Exercise brief:
Take every line from the entries below that includes the word "Right" and copy it.
════════════════
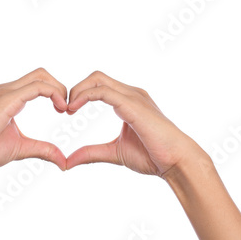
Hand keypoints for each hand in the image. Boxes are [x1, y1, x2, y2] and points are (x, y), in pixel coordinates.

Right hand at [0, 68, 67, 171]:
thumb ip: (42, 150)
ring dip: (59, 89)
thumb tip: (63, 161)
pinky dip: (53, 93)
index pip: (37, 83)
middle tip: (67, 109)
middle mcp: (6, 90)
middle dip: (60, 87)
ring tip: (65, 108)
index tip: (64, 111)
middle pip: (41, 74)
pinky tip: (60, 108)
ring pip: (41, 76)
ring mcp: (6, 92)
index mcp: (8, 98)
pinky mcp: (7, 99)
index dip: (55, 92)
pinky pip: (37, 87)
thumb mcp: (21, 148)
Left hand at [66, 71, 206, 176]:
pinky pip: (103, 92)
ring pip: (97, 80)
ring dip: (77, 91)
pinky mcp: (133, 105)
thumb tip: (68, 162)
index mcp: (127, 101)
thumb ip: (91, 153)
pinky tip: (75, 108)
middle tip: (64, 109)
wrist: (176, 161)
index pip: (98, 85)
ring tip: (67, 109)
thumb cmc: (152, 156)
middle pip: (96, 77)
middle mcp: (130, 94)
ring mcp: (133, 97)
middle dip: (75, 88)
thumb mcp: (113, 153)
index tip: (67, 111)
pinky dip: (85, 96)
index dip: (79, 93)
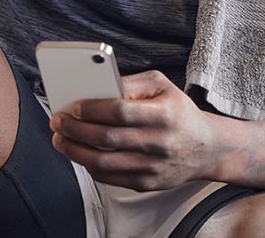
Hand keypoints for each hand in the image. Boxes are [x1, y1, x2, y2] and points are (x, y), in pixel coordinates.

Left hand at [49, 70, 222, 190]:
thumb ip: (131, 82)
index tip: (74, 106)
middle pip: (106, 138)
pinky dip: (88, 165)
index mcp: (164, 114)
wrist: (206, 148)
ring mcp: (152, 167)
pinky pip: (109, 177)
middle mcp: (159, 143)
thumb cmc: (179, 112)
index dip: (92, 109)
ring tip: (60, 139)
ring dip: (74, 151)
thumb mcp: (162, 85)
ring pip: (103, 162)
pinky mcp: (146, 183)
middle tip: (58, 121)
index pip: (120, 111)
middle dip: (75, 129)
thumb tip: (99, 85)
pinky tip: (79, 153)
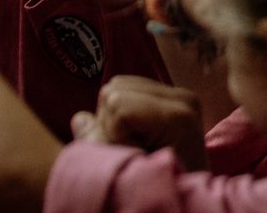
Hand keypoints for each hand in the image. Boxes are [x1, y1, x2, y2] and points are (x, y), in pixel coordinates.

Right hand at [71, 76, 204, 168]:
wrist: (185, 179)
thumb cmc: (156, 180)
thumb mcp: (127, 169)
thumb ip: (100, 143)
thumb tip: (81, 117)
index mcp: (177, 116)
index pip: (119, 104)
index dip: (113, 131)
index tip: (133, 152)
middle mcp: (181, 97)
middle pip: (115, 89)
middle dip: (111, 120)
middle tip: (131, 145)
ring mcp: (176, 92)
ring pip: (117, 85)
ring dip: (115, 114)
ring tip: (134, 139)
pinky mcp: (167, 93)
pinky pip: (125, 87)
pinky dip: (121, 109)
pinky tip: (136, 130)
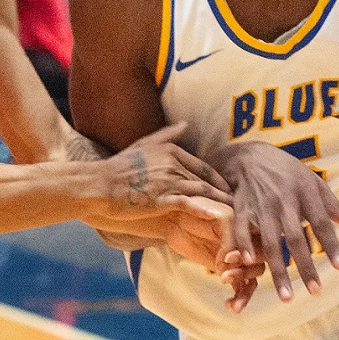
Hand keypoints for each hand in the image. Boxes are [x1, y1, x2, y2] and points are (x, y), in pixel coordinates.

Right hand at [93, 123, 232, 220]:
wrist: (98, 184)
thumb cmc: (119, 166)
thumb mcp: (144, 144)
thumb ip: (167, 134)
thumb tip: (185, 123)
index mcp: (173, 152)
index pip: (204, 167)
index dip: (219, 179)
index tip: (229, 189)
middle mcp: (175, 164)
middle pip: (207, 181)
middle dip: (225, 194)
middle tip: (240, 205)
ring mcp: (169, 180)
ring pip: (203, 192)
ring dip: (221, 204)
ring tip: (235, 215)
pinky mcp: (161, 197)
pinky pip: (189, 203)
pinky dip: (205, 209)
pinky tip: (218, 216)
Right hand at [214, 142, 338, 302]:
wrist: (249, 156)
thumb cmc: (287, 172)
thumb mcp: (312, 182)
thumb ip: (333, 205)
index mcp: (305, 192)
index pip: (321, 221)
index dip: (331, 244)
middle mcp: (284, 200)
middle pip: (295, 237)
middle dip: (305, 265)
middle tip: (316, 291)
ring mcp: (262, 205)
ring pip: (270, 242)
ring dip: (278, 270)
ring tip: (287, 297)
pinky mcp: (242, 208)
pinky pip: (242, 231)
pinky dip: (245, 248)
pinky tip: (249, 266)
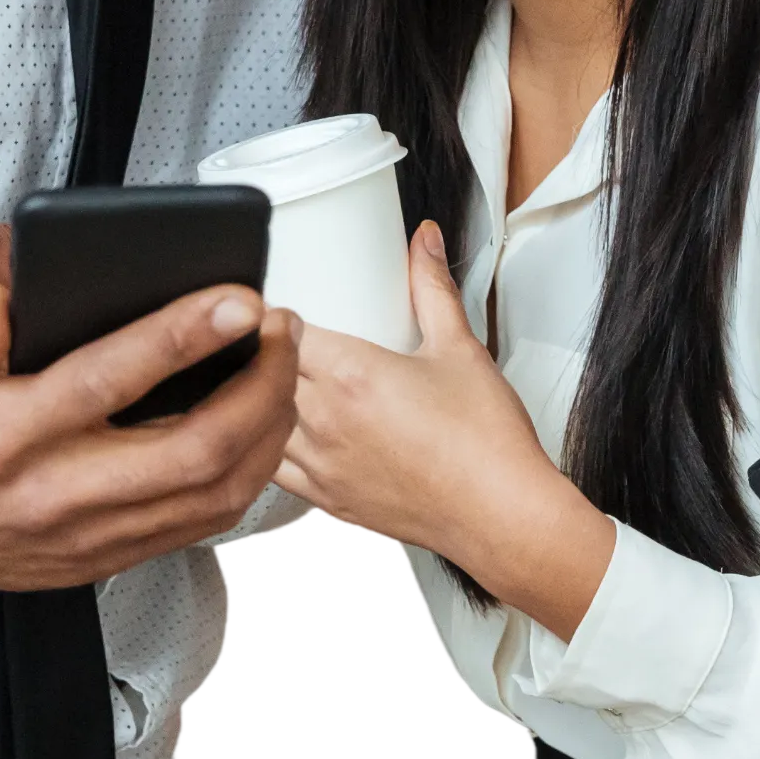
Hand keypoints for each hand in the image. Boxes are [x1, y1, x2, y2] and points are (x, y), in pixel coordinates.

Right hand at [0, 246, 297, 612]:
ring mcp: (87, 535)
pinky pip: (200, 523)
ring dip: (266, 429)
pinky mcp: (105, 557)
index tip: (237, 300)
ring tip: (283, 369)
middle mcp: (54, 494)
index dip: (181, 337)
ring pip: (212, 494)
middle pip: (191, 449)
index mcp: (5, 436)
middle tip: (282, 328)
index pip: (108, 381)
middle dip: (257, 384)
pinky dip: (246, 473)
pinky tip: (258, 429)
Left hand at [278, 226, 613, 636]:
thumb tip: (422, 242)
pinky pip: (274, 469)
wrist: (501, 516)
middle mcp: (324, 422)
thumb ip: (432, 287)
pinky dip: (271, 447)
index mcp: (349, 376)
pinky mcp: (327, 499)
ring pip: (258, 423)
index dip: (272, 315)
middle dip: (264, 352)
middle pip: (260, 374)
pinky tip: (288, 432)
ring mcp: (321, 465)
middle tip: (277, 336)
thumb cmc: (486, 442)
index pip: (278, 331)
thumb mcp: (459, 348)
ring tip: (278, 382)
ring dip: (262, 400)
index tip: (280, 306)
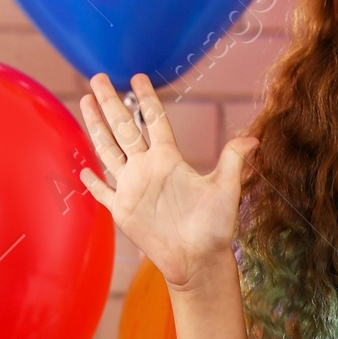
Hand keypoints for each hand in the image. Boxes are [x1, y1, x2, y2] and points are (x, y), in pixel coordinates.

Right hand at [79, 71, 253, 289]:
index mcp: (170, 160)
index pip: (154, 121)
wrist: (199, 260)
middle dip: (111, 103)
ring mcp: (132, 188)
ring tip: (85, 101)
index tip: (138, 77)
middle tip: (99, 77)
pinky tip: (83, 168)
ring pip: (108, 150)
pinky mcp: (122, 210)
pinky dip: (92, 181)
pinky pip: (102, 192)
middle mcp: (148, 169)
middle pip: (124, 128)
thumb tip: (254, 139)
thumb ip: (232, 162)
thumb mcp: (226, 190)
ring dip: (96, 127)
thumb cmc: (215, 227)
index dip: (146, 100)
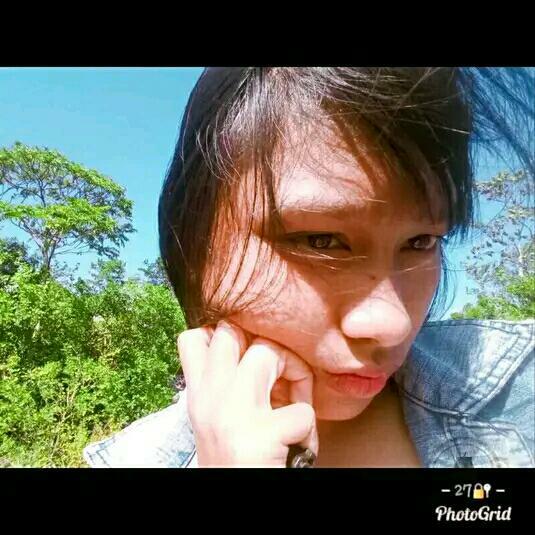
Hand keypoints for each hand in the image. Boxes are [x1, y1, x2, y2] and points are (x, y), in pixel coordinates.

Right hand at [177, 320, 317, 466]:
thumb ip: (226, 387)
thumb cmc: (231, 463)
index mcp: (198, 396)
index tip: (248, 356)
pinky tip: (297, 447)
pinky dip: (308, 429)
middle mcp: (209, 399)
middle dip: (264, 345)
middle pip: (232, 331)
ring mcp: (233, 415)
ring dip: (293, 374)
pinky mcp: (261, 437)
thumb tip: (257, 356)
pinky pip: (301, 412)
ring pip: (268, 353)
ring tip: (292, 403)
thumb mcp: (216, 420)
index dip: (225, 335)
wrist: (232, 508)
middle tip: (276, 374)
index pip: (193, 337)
════════════════
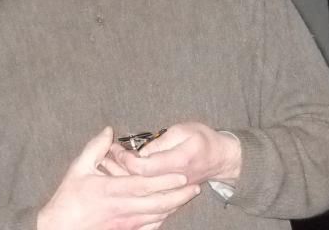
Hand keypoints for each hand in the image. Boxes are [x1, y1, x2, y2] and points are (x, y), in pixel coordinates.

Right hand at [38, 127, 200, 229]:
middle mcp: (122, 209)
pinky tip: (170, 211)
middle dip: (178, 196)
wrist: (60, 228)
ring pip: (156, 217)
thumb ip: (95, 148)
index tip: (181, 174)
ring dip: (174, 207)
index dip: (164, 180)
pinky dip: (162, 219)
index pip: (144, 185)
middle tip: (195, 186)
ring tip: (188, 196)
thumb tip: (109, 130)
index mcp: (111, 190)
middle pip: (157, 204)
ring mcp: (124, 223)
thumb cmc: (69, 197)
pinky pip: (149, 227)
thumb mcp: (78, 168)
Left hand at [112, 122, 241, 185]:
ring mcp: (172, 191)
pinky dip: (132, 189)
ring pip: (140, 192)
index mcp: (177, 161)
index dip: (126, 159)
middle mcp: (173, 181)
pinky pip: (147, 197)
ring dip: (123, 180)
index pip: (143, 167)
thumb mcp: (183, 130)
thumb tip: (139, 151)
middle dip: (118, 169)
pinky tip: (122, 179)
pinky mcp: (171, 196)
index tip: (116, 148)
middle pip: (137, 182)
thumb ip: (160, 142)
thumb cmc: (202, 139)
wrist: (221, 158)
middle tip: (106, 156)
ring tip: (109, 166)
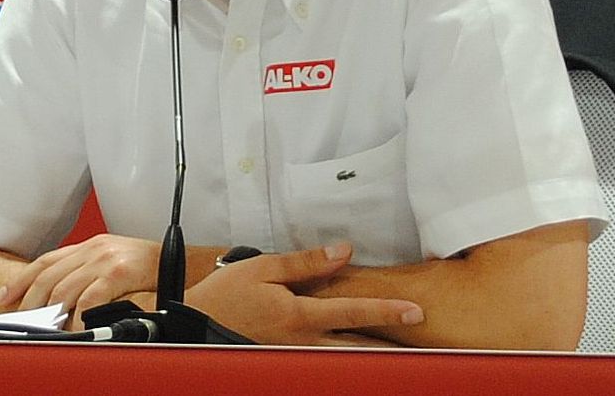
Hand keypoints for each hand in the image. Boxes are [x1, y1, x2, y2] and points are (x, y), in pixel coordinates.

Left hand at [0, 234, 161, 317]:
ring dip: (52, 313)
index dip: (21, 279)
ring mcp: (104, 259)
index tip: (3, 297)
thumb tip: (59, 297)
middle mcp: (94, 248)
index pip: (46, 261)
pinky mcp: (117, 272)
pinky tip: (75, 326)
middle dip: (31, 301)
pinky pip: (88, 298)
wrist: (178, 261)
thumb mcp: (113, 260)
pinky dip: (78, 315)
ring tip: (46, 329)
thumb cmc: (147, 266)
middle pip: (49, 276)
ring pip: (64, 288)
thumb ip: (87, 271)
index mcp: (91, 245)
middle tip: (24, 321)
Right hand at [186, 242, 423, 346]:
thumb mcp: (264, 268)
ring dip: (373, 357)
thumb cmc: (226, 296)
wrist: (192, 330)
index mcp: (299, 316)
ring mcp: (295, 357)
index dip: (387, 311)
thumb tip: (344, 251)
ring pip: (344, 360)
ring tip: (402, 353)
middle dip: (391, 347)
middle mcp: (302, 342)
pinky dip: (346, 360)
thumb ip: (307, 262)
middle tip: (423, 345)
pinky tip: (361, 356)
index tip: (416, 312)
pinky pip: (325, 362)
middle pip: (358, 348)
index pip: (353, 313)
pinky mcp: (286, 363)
════════════════
Exercise result:
Right hand at [0, 68, 67, 171]:
Right hand at [71, 76, 204, 168]:
Right hand at [93, 123, 232, 220]:
Right hand at [214, 142, 338, 302]:
Right hand at [0, 246, 297, 612]:
Right hand at [79, 71, 253, 289]:
Right hand at [177, 320, 317, 466]:
Right hand at [38, 127, 200, 229]:
Right hand at [186, 242, 423, 346]:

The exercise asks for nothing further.